Matthew 5:13-16 - Ye are the salt of the earth: but if the salt have lost his savour, wherewith shall it be salted? it is thenceforth good for nothing, but to be cast out, and to be trodden under foot of men. Ye are the light of the world. A city that is set on an hill cannot be hid. Neither do men light a candle, and put it under a bushel, but on a candlestick; and it giveth light unto all that are in the house. Let your light so shine before men, that they may see your good works, and glorify your Father which is in heaven.

Yeshua made it clear, that the Pharisees had the truth of the Torah in their teachings, but criticized them for the same thing Paul does in this chapter, hypocrisy and arrogance:

Matthew 23:1-3 - Then Jesus said to the crowds and to his disciples: "The teachers of the law and the Pharisees sit in Moses' seat. So you must obey them and do everything they tell you. But do not do what they do, for they do not practice what they preach.

2:25  circumcision verily profiteth, if thou keep the law:

Paul addresses the subject of "covenantal arrogance" - the idea some Jews had that they were righteous before God simply because they were Jews. Paul makes it clear that possessing the Torah is only advantageous for Jews if they are following it. Paul uses the concept of "boasting" in the Torah, and teaches that Jews have nothing to "boast" about.

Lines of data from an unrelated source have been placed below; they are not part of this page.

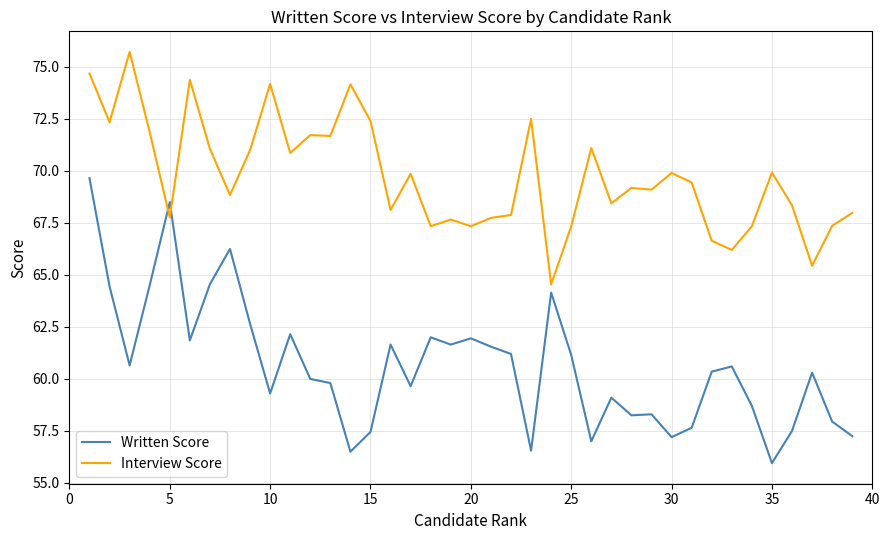

What is the sum of all Interview Score values?

2719.3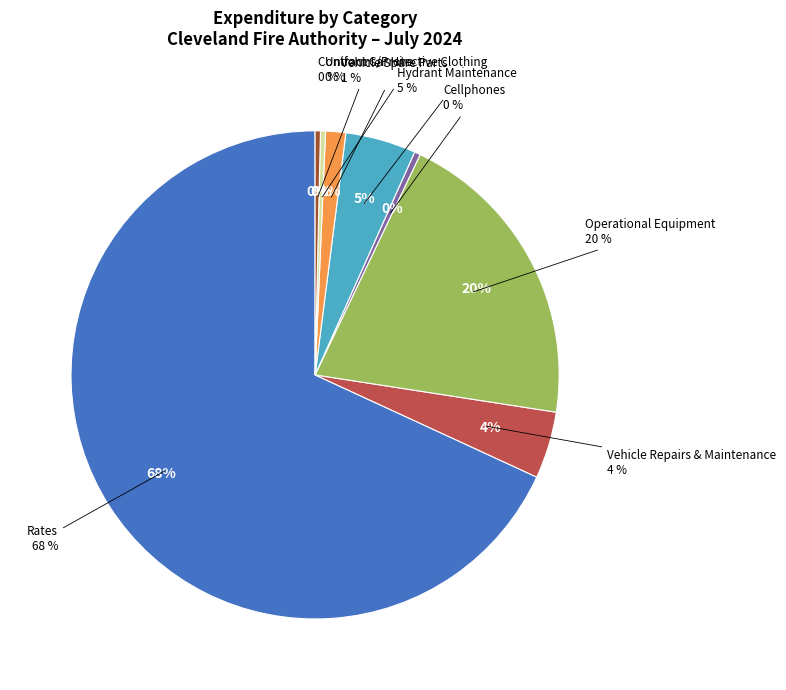

What is the largest slice in the pie chart?

Rates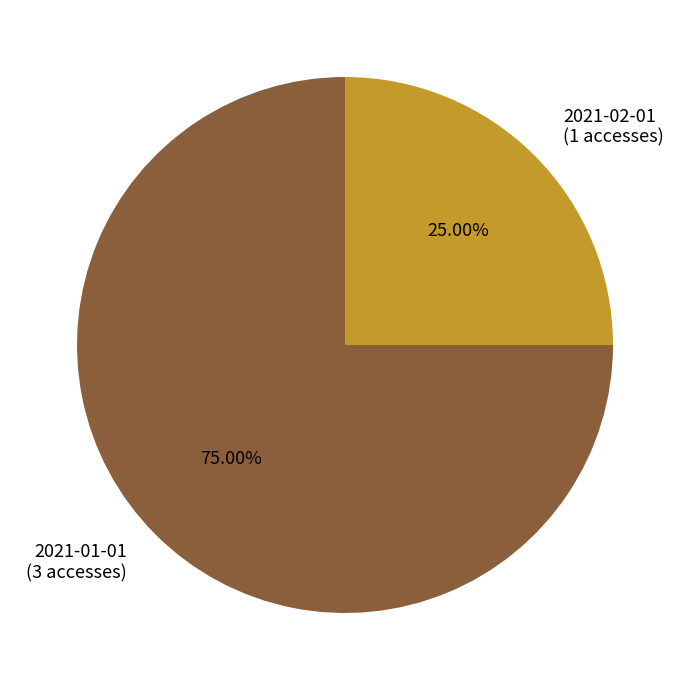

What percentage do 2021-01-01 and 2021-02-01 together represent?

100.0%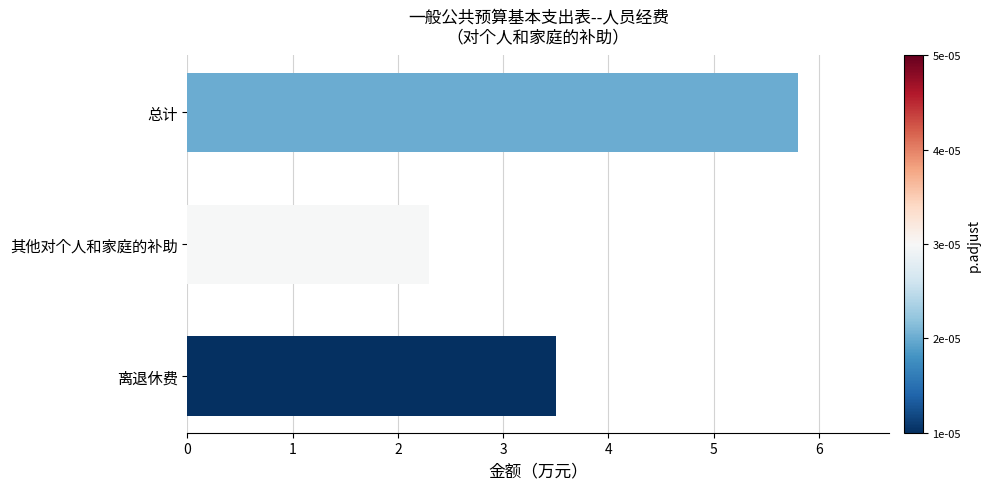

True or false: the data shows 4.0 at 总计.

False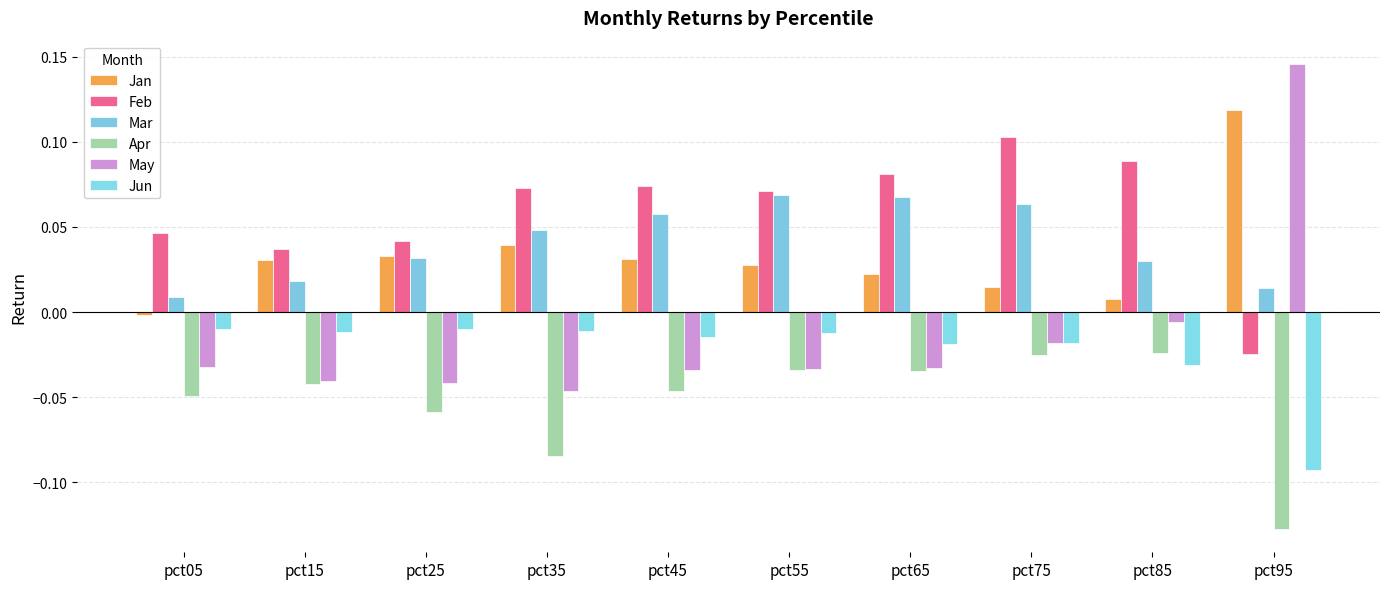

Which series changed the most between pct05 and pct45?

Mar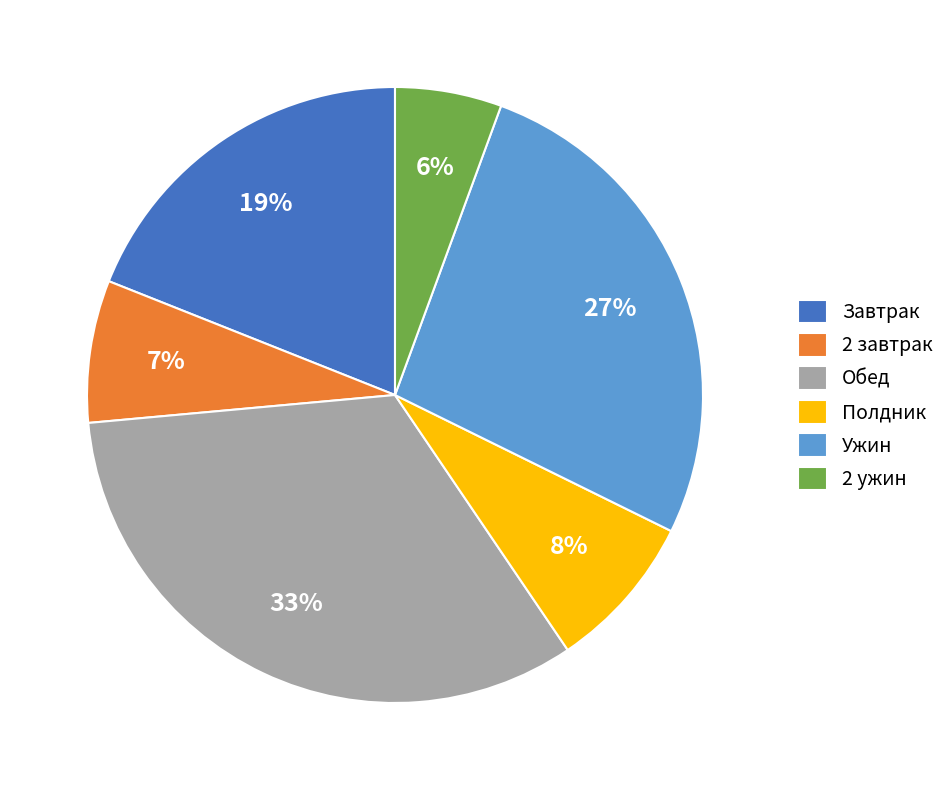

To the nearest percent, what portion does Полдник represent?

8%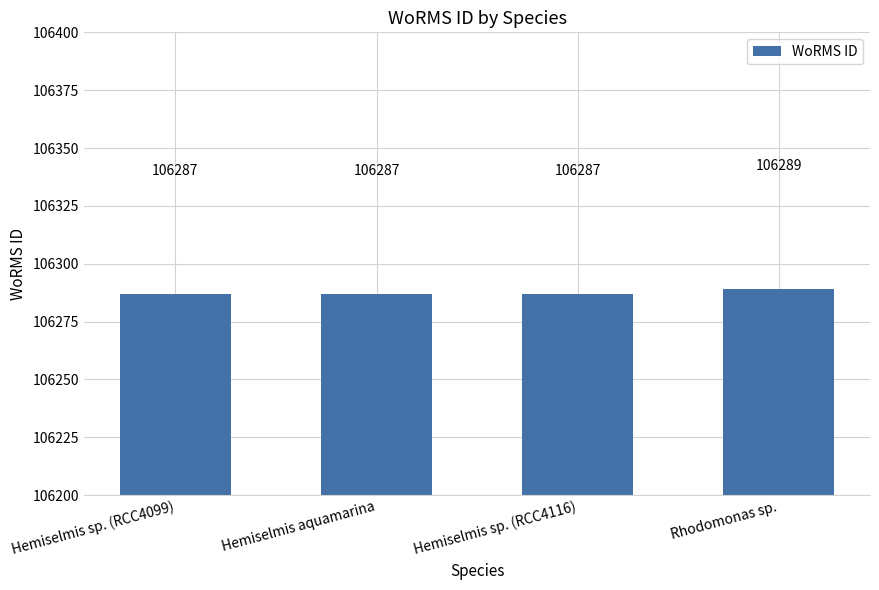

Is it true that the value at Hemiselmis sp. (RCC4116) is 106287?

True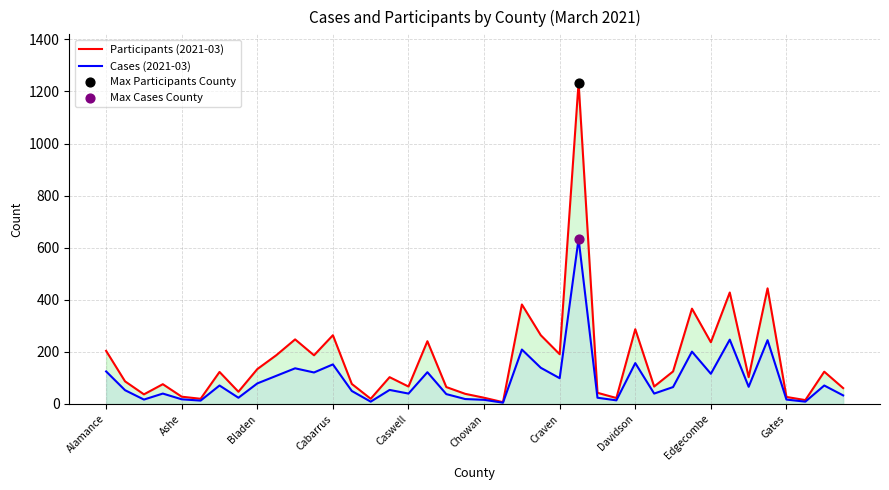

At which category is the sum across all series the highest?

25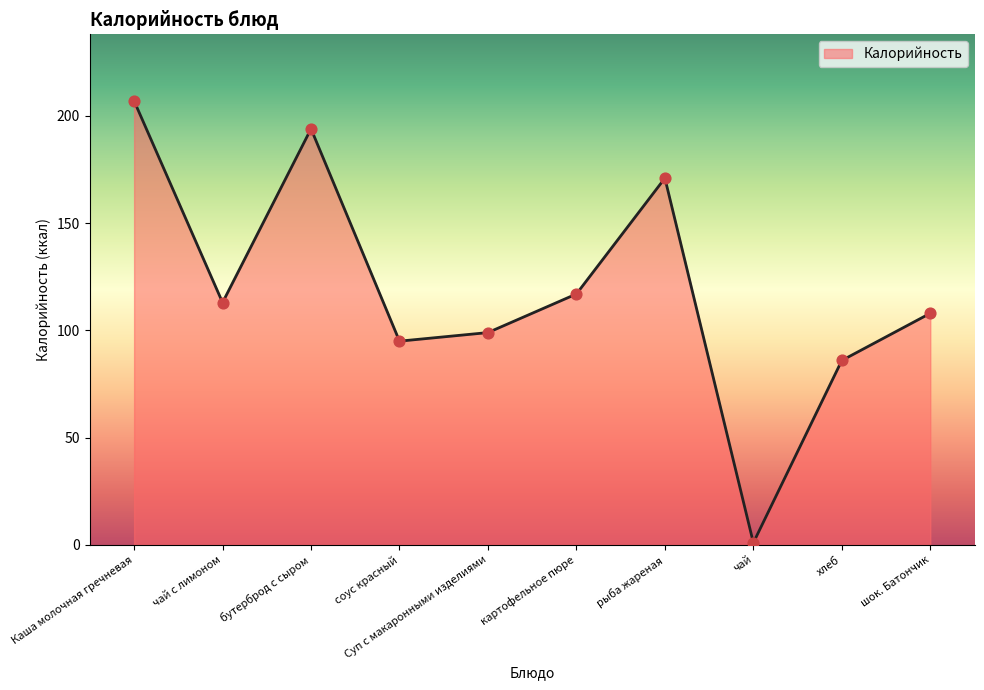

Which has a higher value, хлеб or Суп с макаронными изделиями?

Суп с макаронными изделиями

2:25  thy circumcision is made uncircumcision

This verse (as with any in Scripture) does not stand alone. Some might take this to mean that as the Jews violate Torah (including rejecting Messiah) that God is done with them as His chosen people. Paul makes it extremely clear in chapters 9-11 of this letter, that this is not the case. Such Jews remain God's chosen, but now are not fulfilling the role they were given; "For they are not all Israel, which are of Israel." (9:6).

2:27 shall not uncircumcision ... judge thee

This does not mean gentiles will sit with God in judgment of Jews one day. Rather, the obedience of righteous gentiles will serve as witness (along with Torah) against Jews who violate Torah.

2:29  But he is a Jew, which is one inwardly

Unfortunately, this verse is often used out of context by some people to show that believers are all "spiritual Jews" and God no longer distinguishes between Jew and gentile in any way. The context however is quite plain - Paul is "talking TO Jews" here - not to gentiles. The verse comes at the end of several, showing that being a Jew outwardly means nothing to God. He demanded circumcision of their hearts (being "born again") since their beginnings with Abraham.

This is the same lesson Yeshua taught in John, chapter 3. Recall that He chastised Nicodemus for not knowing that he had to be born again. As a "teacher of Israel," Nicodemus should have known that Moses himself taught this. (For more on this subject see Section II of, "Not Subject to the Law of God?" in the YashaNet library.)

2:29 - in the spirit, and not in the letter

This does not mean that one no longer has to follow the commandments of Torah. They are all still valid (Matthew 5:17-21, Romans 3:31). Following in the spirit means performing the commandments in faith as part of a proper relationship to the One true God. This means not only keeping the Torah's minimal requirements, but going beyond them, as Yeshua taught in Matthew, chapters 5-7.